As mais citadas são as brigas e o rompimento de vínculos familiares ou com companheiras/companheiros. O levantamento mostra que 47,3% das pessoas em situação de rua apontaram essa razão. Há ainda outras, como:

Desemprego (40,5%)

Alcoolismo e drogas (30,4%)

Perda de moradia  (26,1%)

Ameaça e violência (4,8%)

Distância do local de trabalho  (4,2%)

Tratamento de saúde (3,1%)

Opção própria (2,9%)

Outros motivos (11,2%).


Quase a metade das pessoas que vivem nas ruas (47,9%) estão nessa situação há no máximo um ano, e 22,5%, há mais de cinco anos. De acordo com o Ipea, a permanência na rua se associa com o motivo.


Quanto maior o tempo na rua, maior a probabilidade de problemas familiares e de saúde mental serem a causa. Quanto menor o tempo na rua, maior a probabilidade de serem questões econômicas. Estudo da Fundação João Pinheiro mostra que, se uma pessoa destina mais de 30% do seu salário para pagar aluguel, ela está em uma situação de aluguel oneroso. “Isso coloca essas pessoas, que são cerca de 15% a 20% da população, em risco para situação de rua”, afirmou Machado.


Na segunda-feira (11), o governo federal lançou um plano nacional voltado para pessoas em situação de rua, atendendo a uma decisão de Alexandre de Moraes. O ministro do Supremo Tribunal Federal determinou em julho que União, estados e municípios garantam direitos básicos a essa população.


Os motivos da discrepância

O primeiro fator a se observar é o intervalo de tempo que aponta para a queda da pobreza. Apesar de a taxa ser a melhor desde 2014, ela variou no período. Em 2021, ela aumentou bastante. E depois caiu em 2022 — apesar de ser a menor em oito anos, ela voltou a patamares próximos àqueles registrados antes da pandemia de covid-19.


Já o aumento exponencial da população em situação de rua aparece num intervalo de tempo de uma década, com dados até agosto de 2023.
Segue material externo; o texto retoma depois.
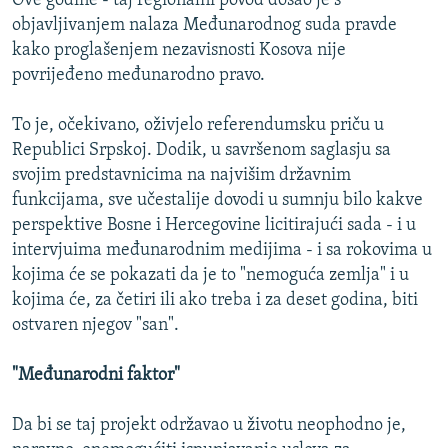
Ove godine - taj regionalni povod došao je s
objavljivanjem nalaza Međunarodnog suda pravde
kako proglašenjem nezavisnosti Kosova nije
povrijeđeno međunarodno pravo.
To je, očekivano, oživjelo referendumsku priču u
Republici Srpskoj. Dodik, u savršenom saglasju sa
svojim predstavnicima na najvišim državnim
funkcijama, sve učestalije dovodi u sumnju bilo kakve
perspektive Bosne i Hercegovine licitirajući sada - i u
intervjuima međunarodnim medijima - i sa rokovima u
kojima će se pokazati da je to "nemoguća zemlja" i u
kojima će, za četiri ili ako treba i za deset godina, biti
ostvaren njegov "san".
"Međunarodni faktor"
Da bi se taj projekt održavao u životu neophodno je,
Segundo Laura Mueller Machado, a população em situação de rua é um problema mundial e não é específica de lugares com taxas altas de pobreza e extrema pobreza, como o Brasil.
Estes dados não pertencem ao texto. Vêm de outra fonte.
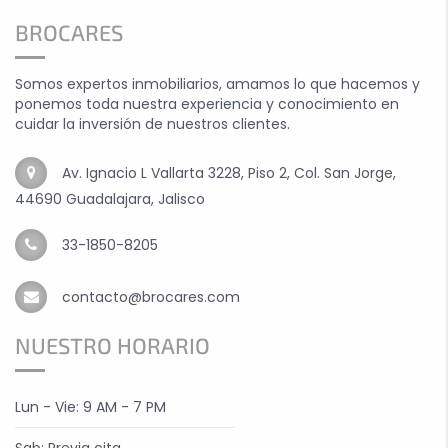
BROCARES
Somos expertos inmobiliarios, amamos lo que hacemos y
ponemos toda nuestra experiencia y conocimiento en
cuidar la inversión de nuestros clientes.
Av. Ignacio L Vallarta 3228, Piso 2, Col. San Jorge,
44690 Guadalajara, Jalisco
33-1850-8205
contacto@brocares.com
NUESTRO HORARIO
Lun - Vie: 9 AM - 7 PM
FOTO: AMANDA PEROBELLI /REUTERS 18.05.2022



HOMEM EM SITUAÇÃO DE RUA NO CENTRO DE SÃO PAULO


Ela cita como exemplo a Alemanha, cuja taxa média anual cresceu 15% entre 2012 e 2017, sendo maior do que a brasileira. Nos Estados Unidos, o índice de população de rua a cada 100 mil habitantes é o dobro do Brasil, mesmo sendo um país rico.


“É um fenômeno fora de controle em muitos lugares. Faltam avaliações para cravar o motivo principal, porque existe uma conjunção de fatores. Mas os problemas de rompimento de vínculos familiares se destacam nas pesquisas realizadas sobre o tema nos anos recentes”, disse.


Isso não significa, diz a economista, que a pobreza não esteja relacionada com a situação de rua, mas que ela não é o único fator para o problema.


De acordo com Machado, em países como a Bolívia, onde a taxa de pobreza também é alta, a população em situação de rua é reduzida. Uma das explicações é o maior senso de comunidade e solidariedade. “Boas relações, mesmo em situações complexas, parecem ser muito importantes para resolver essa questão”, afirmou.


Segundo o economista Marcelo Neri, diretor do FGV Social, a falta de relação direta tem a ver com a complexidade e nuances de cada um dos problemas colocados pelos indicadores. “Os pobres, em geral, moram em casa própria. Precária, sem título de propriedade, mas sem pagar aluguel”, disse ao Nexo .


Para Neri, os indicadores reforçam que há um gargalo no Brasil sobretudo na questão da moradia, piorado pela valorização dos imóveis e aumento de preços de aluguéis, o que atingetambém quem não está em situação de rua. “Não estamos bem dotados de instrumentos que deem conta da complexidade do problema”, afirmou.